India can’t actually compete with China in a number of areas, like international influence, overall national power and economic scale. India apparently has not yet realized this," the Chinese media has further said.

China is now blocking 2.9 billion Dollar Asian Development Bank loan to India on grounds that India will be spending that money on its northeast frontier, which China claims a ‘disputed’ territory. China’s stand “has left bank officials aghast at the treatment of India, its largest borrower,” says Financial Times.

For years now the Eelam Tamil circles have been repeatedly telling the blunder being made by the Congress Establishment and the Krishna Menon legacy, pointing out that a policy against Eelam Tamil liberation is a policy against India’s national interests.

The Indian media, diplomats and intelligence blogs are wailing through their nose now, about what China hijacked in Sri Lanka, put all blame on China, but still don’t want to admit how their own sin to Tamils caused the misery.

“On both counts – diplomacy and arms supply – China has rendered invaluable help to Sri Lanka in its war effort against the Tamil Tigers,” Financial Times quoted R. Hariharan saying. The retired colonel of Indian intelligence, who was for long regularly writing against Tamil struggle, supporting Colombo, now sees Sri Lanka emerging “a friendly cockpit” for China.

While Naresh Chandra, India’s former ambassador to the US and former cabinet secretary, says China fails to recognise its own power to do good in Asia and its entire thinking is based on the People’s Liberation Army, Arundhati Ghose, India’s former ambassador to the UN has said, China, flexing its muscles, wanted to say ‘We are the big boys here and Asia can only afford one power’, reported Financial Times.

India can do little about what it sees as regional encroachment in newly triumphant Sri Lanka, military-ruled Burma and arch rival Pakistan, and even the former mountain kingdom of Nepal, Financial Times said

Arundhati Ghosh was cited saying, “We are not in a position to take them on militarily, economically and now not even politically,” adding, “The only option we’ve got is diplomatic.
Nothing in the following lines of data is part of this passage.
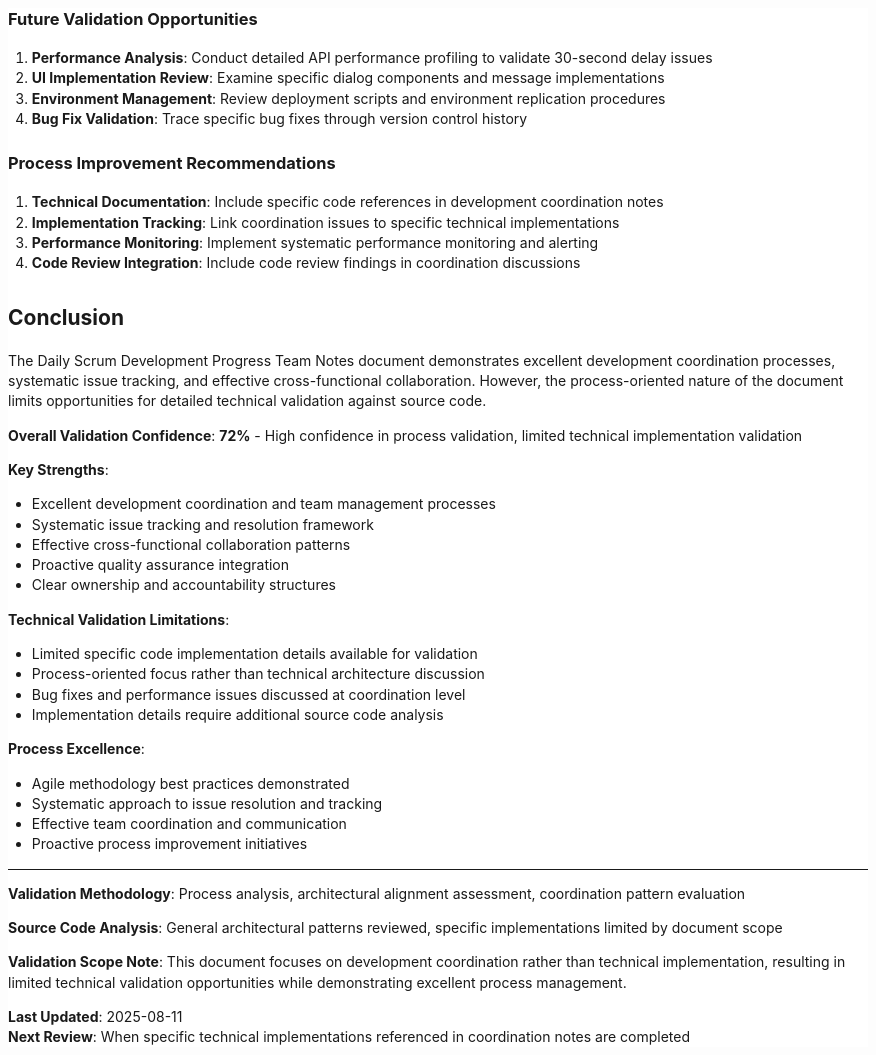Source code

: ### **Future Validation Opportunities**

1. **Performance Analysis**: Conduct detailed API performance profiling to validate 30-second delay issues
2. **UI Implementation Review**: Examine specific dialog components and message implementations
3. **Environment Management**: Review deployment scripts and environment replication procedures
4. **Bug Fix Validation**: Trace specific bug fixes through version control history

### **Process Improvement Recommendations**

1. **Technical Documentation**: Include specific code references in development coordination notes
2. **Implementation Tracking**: Link coordination issues to specific technical implementations
3. **Performance Monitoring**: Implement systematic performance monitoring and alerting
4. **Code Review Integration**: Include code review findings in coordination discussions

## Conclusion

The Daily Scrum Development Progress Team Notes document demonstrates excellent development coordination processes, systematic issue tracking, and effective cross-functional collaboration. However, the process-oriented nature of the document limits opportunities for detailed technical validation against source code.

**Overall Validation Confidence**: **72%** - High confidence in process validation, limited technical implementation validation

**Key Strengths**:
- Excellent development coordination and team management processes
- Systematic issue tracking and resolution framework
- Effective cross-functional collaboration patterns
- Proactive quality assurance integration
- Clear ownership and accountability structures

**Technical Validation Limitations**:
- Limited specific code implementation details available for validation
- Process-oriented focus rather than technical architecture discussion
- Bug fixes and performance issues discussed at coordination level
- Implementation details require additional source code analysis

**Process Excellence**:
- Agile methodology best practices demonstrated
- Systematic approach to issue resolution and tracking
- Effective team coordination and communication
- Proactive process improvement initiatives

---

**Validation Methodology**: Process analysis, architectural alignment assessment, coordination pattern evaluation

**Source Code Analysis**: General architectural patterns reviewed, specific implementations limited by document scope

**Validation Scope Note**: This document focuses on development coordination rather than technical implementation, resulting in limited technical validation opportunities while demonstrating excellent process management.

**Last Updated**: 2025-08-11  
**Next Review**: When specific technical implementations referenced in coordination notes are completed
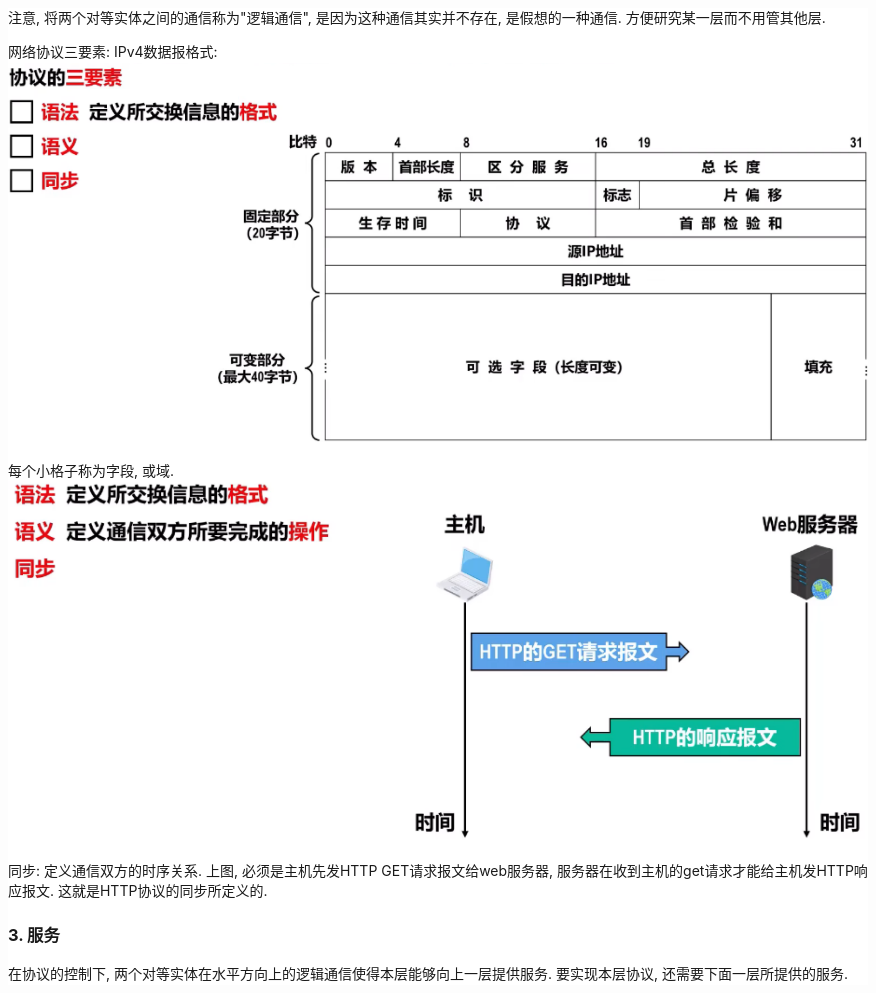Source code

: 注意, 将两个对等实体之间的通信称为"逻辑通信", 是因为这种通信其实并不存在, 是假想的一种通信. 方便研究某一层而不用管其他层.

网络协议三要素:
IPv4数据报格式: 
![](assets/Pasted%20image%2020230412230155.png)

每个小格子称为字段, 或域.
![](assets/Pasted%20image%2020230412230400.png)

同步: 定义通信双方的时序关系. 上图, 必须是主机先发HTTP GET请求报文给web服务器, 服务器在收到主机的get请求才能给主机发HTTP响应报文. 这就是HTTP协议的同步所定义的.

### 3. 服务

在协议的控制下, 两个对等实体在水平方向上的逻辑通信使得本层能够向上一层提供服务.
要实现本层协议, 还需要下面一层所提供的服务.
At the moment, the US is of no help. ”

Some observers feel whether US will leave India to learn the lesson as it left her in 1962.

Colombo continues to play the China card in making the Indian Establishment to work with it in its structural genocide of Tamils and in hoodwinking a political package. The fear in Tamil circles is that India may do this just to see that it is not totally out of Sri Lanka at this precarious time.

The policy of the West on Sri Lanka is usually not to rule out the prerogative of India. If India comes out with a favourable policy on Eelam Tamils the West will not say no. But India has to boldly come out with it and if not, the West for the sake of its own credibility should convince India of the need of it.

This is where the Tamil political circles and the diaspora have to play their cards with dexterity, says TamilNet political commentator.

“Tamil political circles have to make a clear distinction. While all the understanding and sympathetic sentiments of Eelam Tamils are there for India, its people and its security, the Tamil political circles don’t need to extend those sentiments to the Indian Establishment if it is not deserving and plays further folly in imposing any politics of subjugation, treating Tamils as pawns.

“Tamil politicians have to firmly say no to anything that doesn’t recognise Eelam Tamils as a nation, integrity of their land and their self-determination, and expose the folly of the biased policy makers and some media empires to the people of India, how it goes against the national interests of India.

“The people of Tamil Nadu have a great role in not only enlightening the people of the rest of India but also in giving a jolt to the Establishment in Chennai to make history in the right way.

“As everybody is caring for the diaspora now, any package proposal designed for the ‘defeated colony’ also will come to the diaspora, seeking supporters. Let the diaspora be prepared how to respond to it,” the commentator said.